* Required work
If a line in the entries contains the string "aplicación", include that line in your answer.

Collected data
--- START ---
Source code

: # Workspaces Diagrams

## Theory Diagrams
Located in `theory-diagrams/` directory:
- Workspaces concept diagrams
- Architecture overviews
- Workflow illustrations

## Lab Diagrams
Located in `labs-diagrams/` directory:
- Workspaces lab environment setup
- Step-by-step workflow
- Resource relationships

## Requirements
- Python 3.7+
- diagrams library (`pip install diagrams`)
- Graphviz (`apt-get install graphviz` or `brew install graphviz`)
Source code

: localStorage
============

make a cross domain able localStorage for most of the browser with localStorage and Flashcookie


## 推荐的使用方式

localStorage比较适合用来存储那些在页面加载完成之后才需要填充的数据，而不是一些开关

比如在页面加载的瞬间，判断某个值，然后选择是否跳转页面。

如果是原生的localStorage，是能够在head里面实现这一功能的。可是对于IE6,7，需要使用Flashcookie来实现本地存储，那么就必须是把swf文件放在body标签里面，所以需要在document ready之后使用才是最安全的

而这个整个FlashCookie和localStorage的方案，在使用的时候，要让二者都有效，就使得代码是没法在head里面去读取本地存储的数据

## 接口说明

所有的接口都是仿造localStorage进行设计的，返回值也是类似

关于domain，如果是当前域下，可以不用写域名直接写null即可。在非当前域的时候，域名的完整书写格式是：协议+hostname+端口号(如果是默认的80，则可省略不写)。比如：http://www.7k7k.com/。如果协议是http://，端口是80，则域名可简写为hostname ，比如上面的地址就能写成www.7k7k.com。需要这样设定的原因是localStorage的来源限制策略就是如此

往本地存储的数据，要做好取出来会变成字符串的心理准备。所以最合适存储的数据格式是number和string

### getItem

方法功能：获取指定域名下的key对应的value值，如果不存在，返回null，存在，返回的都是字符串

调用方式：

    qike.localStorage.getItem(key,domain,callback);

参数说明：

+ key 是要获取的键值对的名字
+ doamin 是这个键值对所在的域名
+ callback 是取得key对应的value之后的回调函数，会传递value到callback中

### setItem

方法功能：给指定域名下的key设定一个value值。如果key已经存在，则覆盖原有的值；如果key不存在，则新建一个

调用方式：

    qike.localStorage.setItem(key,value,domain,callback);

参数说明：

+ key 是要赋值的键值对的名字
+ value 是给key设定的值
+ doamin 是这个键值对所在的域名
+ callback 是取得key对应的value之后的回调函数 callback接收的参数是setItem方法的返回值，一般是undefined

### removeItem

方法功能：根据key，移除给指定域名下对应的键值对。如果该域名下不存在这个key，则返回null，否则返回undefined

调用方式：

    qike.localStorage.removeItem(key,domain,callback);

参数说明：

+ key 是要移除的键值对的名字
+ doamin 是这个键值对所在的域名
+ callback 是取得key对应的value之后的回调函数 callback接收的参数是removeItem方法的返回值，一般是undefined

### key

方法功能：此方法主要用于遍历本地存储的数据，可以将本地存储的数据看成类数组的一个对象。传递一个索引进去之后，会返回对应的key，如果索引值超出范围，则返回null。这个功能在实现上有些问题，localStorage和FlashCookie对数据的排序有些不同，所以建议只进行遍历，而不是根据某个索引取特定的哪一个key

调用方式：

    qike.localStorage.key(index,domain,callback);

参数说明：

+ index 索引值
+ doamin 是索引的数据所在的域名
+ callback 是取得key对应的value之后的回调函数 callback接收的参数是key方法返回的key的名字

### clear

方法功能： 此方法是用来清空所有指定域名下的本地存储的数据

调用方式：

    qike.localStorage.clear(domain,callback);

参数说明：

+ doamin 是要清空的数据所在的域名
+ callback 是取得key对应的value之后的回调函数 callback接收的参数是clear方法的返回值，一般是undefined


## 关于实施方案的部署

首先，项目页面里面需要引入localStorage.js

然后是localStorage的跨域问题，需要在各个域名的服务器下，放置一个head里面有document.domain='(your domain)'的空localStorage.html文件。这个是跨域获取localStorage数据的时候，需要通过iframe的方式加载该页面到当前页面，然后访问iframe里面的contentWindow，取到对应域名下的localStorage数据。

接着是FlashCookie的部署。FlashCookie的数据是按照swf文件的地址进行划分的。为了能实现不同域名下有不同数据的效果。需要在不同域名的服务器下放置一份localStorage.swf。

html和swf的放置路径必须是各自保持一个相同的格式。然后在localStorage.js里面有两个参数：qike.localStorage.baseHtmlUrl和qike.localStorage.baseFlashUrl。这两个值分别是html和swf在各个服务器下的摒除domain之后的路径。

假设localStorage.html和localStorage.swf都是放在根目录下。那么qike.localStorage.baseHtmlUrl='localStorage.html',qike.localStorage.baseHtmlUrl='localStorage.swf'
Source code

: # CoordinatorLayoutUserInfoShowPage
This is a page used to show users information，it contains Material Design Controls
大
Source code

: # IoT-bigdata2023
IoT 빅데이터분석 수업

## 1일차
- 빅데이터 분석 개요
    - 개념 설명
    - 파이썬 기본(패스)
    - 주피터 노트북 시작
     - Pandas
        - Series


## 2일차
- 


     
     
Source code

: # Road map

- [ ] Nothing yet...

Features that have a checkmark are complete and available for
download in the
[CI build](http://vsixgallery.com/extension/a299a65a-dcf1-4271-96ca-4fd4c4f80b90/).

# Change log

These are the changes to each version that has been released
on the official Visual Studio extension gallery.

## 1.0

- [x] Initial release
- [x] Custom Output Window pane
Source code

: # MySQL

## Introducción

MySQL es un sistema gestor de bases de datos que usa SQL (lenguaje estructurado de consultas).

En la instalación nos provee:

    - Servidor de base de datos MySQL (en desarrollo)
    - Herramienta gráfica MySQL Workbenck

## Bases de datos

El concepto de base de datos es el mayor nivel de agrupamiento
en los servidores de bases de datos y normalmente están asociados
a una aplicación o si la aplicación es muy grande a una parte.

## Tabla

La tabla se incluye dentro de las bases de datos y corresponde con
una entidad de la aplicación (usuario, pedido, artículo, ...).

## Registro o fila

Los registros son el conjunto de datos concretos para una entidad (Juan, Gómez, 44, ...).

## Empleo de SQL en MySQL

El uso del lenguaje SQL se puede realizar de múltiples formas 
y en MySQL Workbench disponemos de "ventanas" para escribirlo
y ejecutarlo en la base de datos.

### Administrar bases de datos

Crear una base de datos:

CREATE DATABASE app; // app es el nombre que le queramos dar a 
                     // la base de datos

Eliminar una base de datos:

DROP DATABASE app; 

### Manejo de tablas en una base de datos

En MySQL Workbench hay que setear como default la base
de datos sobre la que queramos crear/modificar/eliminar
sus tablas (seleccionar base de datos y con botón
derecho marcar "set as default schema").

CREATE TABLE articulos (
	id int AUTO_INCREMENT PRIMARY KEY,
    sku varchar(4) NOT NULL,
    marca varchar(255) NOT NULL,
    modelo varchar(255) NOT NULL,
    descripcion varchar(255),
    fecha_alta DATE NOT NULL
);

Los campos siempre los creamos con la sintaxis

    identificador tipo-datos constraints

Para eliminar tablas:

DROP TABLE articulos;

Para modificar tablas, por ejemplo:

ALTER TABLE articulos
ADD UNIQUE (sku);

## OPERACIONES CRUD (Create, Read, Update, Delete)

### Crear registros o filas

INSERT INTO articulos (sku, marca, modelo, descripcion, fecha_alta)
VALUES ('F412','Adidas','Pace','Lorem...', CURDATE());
--- END ---
* Response
a una aplicación o si la aplicación es muy grande a una parte.
una entidad de la aplicación (usuario, pedido, artículo, ...).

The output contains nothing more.